- Task requirements -
Exact repetition is the task: copy every entry below.

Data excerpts
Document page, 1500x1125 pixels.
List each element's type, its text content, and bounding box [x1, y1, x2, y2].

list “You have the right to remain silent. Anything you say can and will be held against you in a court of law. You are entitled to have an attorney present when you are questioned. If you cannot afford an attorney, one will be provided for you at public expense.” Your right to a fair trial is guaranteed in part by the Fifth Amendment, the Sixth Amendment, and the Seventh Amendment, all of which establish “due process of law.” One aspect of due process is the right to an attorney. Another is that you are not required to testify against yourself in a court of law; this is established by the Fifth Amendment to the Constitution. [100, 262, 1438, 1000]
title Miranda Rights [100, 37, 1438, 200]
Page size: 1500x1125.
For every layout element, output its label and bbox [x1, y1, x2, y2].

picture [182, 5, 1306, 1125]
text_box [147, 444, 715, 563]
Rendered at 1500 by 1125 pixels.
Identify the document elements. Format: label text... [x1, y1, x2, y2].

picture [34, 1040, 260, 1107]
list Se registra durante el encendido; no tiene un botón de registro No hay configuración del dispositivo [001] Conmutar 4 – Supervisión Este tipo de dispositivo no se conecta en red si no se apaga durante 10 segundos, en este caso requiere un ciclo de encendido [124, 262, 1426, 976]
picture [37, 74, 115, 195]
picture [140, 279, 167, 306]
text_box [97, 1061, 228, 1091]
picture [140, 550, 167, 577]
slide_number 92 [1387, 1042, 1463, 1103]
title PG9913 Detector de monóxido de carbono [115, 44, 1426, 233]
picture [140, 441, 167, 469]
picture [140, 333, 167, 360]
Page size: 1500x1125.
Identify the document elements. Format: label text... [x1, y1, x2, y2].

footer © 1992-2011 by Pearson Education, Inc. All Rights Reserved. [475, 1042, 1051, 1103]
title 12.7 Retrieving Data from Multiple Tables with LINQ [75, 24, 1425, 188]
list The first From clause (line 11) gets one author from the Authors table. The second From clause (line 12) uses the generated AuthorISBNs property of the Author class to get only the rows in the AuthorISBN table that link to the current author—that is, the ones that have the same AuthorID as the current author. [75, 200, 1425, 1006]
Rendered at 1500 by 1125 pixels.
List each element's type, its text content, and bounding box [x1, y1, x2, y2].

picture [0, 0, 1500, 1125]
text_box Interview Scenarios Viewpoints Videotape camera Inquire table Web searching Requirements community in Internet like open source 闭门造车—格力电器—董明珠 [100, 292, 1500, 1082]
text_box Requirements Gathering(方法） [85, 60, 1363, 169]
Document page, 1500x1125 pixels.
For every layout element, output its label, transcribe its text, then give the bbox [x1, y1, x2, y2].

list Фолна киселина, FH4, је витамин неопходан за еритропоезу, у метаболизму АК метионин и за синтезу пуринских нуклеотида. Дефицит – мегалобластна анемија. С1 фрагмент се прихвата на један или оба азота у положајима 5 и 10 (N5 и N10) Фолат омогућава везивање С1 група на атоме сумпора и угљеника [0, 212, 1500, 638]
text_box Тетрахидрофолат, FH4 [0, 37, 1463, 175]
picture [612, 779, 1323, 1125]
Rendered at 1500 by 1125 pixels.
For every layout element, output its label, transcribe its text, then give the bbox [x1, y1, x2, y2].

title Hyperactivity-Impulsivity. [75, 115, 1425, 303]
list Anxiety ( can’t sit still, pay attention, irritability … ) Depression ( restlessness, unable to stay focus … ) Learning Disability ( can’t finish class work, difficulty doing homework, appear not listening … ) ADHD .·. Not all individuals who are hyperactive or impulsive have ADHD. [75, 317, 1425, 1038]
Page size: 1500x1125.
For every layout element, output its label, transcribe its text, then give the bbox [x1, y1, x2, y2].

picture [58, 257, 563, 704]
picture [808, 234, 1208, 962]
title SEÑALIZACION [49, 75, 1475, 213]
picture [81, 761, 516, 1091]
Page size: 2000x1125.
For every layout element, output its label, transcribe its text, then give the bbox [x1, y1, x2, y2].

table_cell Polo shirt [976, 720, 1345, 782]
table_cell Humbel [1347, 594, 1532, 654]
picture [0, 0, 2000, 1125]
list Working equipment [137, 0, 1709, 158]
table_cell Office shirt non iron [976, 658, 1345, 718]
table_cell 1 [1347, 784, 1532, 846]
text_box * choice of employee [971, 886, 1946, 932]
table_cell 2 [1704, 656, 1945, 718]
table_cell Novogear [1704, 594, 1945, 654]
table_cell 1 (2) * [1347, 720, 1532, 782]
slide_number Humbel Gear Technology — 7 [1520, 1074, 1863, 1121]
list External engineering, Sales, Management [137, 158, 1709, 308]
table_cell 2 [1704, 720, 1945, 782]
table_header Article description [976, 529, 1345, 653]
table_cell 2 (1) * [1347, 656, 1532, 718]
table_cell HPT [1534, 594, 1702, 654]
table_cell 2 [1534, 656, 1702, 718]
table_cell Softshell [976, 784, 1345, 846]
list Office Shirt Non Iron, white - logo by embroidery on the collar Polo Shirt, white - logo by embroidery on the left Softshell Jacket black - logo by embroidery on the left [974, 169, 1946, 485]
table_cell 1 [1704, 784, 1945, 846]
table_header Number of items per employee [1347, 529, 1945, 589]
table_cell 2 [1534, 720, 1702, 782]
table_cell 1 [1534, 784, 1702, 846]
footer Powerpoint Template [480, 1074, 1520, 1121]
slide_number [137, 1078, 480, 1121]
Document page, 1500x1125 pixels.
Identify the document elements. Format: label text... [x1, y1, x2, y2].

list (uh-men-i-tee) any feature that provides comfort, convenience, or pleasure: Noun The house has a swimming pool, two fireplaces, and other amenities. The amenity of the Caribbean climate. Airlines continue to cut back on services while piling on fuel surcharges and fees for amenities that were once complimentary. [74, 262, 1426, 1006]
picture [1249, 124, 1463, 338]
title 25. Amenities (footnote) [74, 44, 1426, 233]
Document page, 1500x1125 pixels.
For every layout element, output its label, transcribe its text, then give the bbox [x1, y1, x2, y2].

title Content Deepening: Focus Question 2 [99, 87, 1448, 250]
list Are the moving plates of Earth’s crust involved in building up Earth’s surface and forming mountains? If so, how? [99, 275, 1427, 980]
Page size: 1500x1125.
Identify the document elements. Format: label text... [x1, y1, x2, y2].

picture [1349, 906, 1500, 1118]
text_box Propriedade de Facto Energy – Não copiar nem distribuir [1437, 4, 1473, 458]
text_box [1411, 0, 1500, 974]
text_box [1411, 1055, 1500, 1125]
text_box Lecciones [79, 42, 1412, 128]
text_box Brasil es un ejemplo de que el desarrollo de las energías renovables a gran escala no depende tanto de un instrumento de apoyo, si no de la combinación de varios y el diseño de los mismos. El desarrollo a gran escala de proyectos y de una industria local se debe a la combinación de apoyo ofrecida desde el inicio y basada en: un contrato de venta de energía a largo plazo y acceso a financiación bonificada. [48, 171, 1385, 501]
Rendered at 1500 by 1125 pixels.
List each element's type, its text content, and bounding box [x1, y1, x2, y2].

- Your solution -
Document page, 1500x1125 pixels.
List each element's type, its text content, and bounding box [x1, y1, x2, y2].

list “You have the right to remain silent. Anything you say can and will be held against you in a court of law. You are entitled to have an attorney present when you are questioned. If you cannot afford an attorney, one will be provided for you at public expense.” Your right to a fair trial is guaranteed in part by the Fifth Amendment, the Sixth Amendment, and the Seventh Amendment, all of which establish “due process of law.” One aspect of due process is the right to an attorney. Another is that you are not required to testify against yourself in a court of law; this is established by the Fifth Amendment to the Constitution. [100, 262, 1438, 1000]
title Miranda Rights [100, 37, 1438, 200]
Page size: 1500x1125.
For every layout element, output its label and bbox [x1, y1, x2, y2].

picture [182, 5, 1306, 1125]
text_box [147, 444, 715, 563]
Rendered at 1500 by 1125 pixels.
Identify the document elements. Format: label text... [x1, y1, x2, y2].

picture [34, 1040, 260, 1107]
list Se registra durante el encendido; no tiene un botón de registro No hay configuración del dispositivo [001] Conmutar 4 – Supervisión Este tipo de dispositivo no se conecta en red si no se apaga durante 10 segundos, en este caso requiere un ciclo de encendido [124, 262, 1426, 976]
picture [37, 74, 115, 195]
picture [140, 279, 167, 306]
text_box [97, 1061, 228, 1091]
picture [140, 550, 167, 577]
slide_number 92 [1387, 1042, 1463, 1103]
title PG9913 Detector de monóxido de carbono [115, 44, 1426, 233]
picture [140, 441, 167, 469]
picture [140, 333, 167, 360]
Page size: 1500x1125.
Identify the document elements. Format: label text... [x1, y1, x2, y2].

footer © 1992-2011 by Pearson Education, Inc. All Rights Reserved. [475, 1042, 1051, 1103]
title 12.7 Retrieving Data from Multiple Tables with LINQ [75, 24, 1425, 188]
list The first From clause (line 11) gets one author from the Authors table. The second From clause (line 12) uses the generated AuthorISBNs property of the Author class to get only the rows in the AuthorISBN table that link to the current author—that is, the ones that have the same AuthorID as the current author. [75, 200, 1425, 1006]
Rendered at 1500 by 1125 pixels.
List each element's type, its text content, and bounding box [x1, y1, x2, y2].

picture [0, 0, 1500, 1125]
text_box Interview Scenarios Viewpoints Videotape camera Inquire table Web searching Requirements community in Internet like open source 闭门造车—格力电器—董明珠 [100, 292, 1500, 1082]
text_box Requirements Gathering(方法） [85, 60, 1363, 169]
Document page, 1500x1125 pixels.
For every layout element, output its label, transcribe its text, then give the bbox [x1, y1, x2, y2].

list Фолна киселина, FH4, је витамин неопходан за еритропоезу, у метаболизму АК метионин и за синтезу пуринских нуклеотида. Дефицит – мегалобластна анемија. С1 фрагмент се прихвата на један или оба азота у положајима 5 и 10 (N5 и N10) Фолат омогућава везивање С1 група на атоме сумпора и угљеника [0, 212, 1500, 638]
text_box Тетрахидрофолат, FH4 [0, 37, 1463, 175]
picture [612, 779, 1323, 1125]
Rendered at 1500 by 1125 pixels.
For every layout element, output its label, transcribe its text, then give the bbox [x1, y1, x2, y2].

title Hyperactivity-Impulsivity. [75, 115, 1425, 303]
list Anxiety ( can’t sit still, pay attention, irritability … ) Depression ( restlessness, unable to stay focus … ) Learning Disability ( can’t finish class work, difficulty doing homework, appear not listening … ) ADHD .·. Not all individuals who are hyperactive or impulsive have ADHD. [75, 317, 1425, 1038]
Page size: 1500x1125.
For every layout element, output its label, transcribe its text, then give the bbox [x1, y1, x2, y2].

picture [58, 257, 563, 704]
picture [808, 234, 1208, 962]
title SEÑALIZACION [49, 75, 1475, 213]
picture [81, 761, 516, 1091]
Page size: 2000x1125.
For every layout element, output its label, transcribe its text, then give the bbox [x1, y1, x2, y2].

table_cell Polo shirt [976, 720, 1345, 782]
table_cell Humbel [1347, 594, 1532, 654]
picture [0, 0, 2000, 1125]
list Working equipment [137, 0, 1709, 158]
table_cell Office shirt non iron [976, 658, 1345, 718]
table_cell 1 [1347, 784, 1532, 846]
text_box * choice of employee [971, 886, 1946, 932]
table_cell 2 [1704, 656, 1945, 718]
table_cell Novogear [1704, 594, 1945, 654]
table_cell 1 (2) * [1347, 720, 1532, 782]
slide_number Humbel Gear Technology — 7 [1520, 1074, 1863, 1121]
list External engineering, Sales, Management [137, 158, 1709, 308]
table_cell 2 [1704, 720, 1945, 782]
table_header Article description [976, 529, 1345, 653]
table_cell 2 (1) * [1347, 656, 1532, 718]
table_cell HPT [1534, 594, 1702, 654]
table_cell 2 [1534, 656, 1702, 718]
table_cell Softshell [976, 784, 1345, 846]
list Office Shirt Non Iron, white - logo by embroidery on the collar Polo Shirt, white - logo by embroidery on the left Softshell Jacket black - logo by embroidery on the left [974, 169, 1946, 485]
table_cell 1 [1704, 784, 1945, 846]
table_header Number of items per employee [1347, 529, 1945, 589]
table_cell 2 [1534, 720, 1702, 782]
table_cell 1 [1534, 784, 1702, 846]
footer Powerpoint Template [480, 1074, 1520, 1121]
slide_number [137, 1078, 480, 1121]
Document page, 1500x1125 pixels.
Identify the document elements. Format: label text... [x1, y1, x2, y2].

list (uh-men-i-tee) any feature that provides comfort, convenience, or pleasure: Noun The house has a swimming pool, two fireplaces, and other amenities. The amenity of the Caribbean climate. Airlines continue to cut back on services while piling on fuel surcharges and fees for amenities that were once complimentary. [74, 262, 1426, 1006]
picture [1249, 124, 1463, 338]
title 25. Amenities (footnote) [74, 44, 1426, 233]
Document page, 1500x1125 pixels.
For every layout element, output its label, transcribe its text, then give the bbox [x1, y1, x2, y2].

title Content Deepening: Focus Question 2 [99, 87, 1448, 250]
list Are the moving plates of Earth’s crust involved in building up Earth’s surface and forming mountains? If so, how? [99, 275, 1427, 980]
Page size: 1500x1125.
Identify the document elements. Format: label text... [x1, y1, x2, y2].

picture [1349, 906, 1500, 1118]
text_box Propriedade de Facto Energy – Não copiar nem distribuir [1437, 4, 1473, 458]
text_box [1411, 0, 1500, 974]
text_box [1411, 1055, 1500, 1125]
text_box Lecciones [79, 42, 1412, 128]
text_box Brasil es un ejemplo de que el desarrollo de las energías renovables a gran escala no depende tanto de un instrumento de apoyo, si no de la combinación de varios y el diseño de los mismos. El desarrollo a gran escala de proyectos y de una industria local se debe a la combinación de apoyo ofrecida desde el inicio y basada en: un contrato de venta de energía a largo plazo y acceso a financiación bonificada. [48, 171, 1385, 501]
Rendered at 1500 by 1125 pixels.
List each element's type, its text content, and bounding box [x1, y1, x2, y2].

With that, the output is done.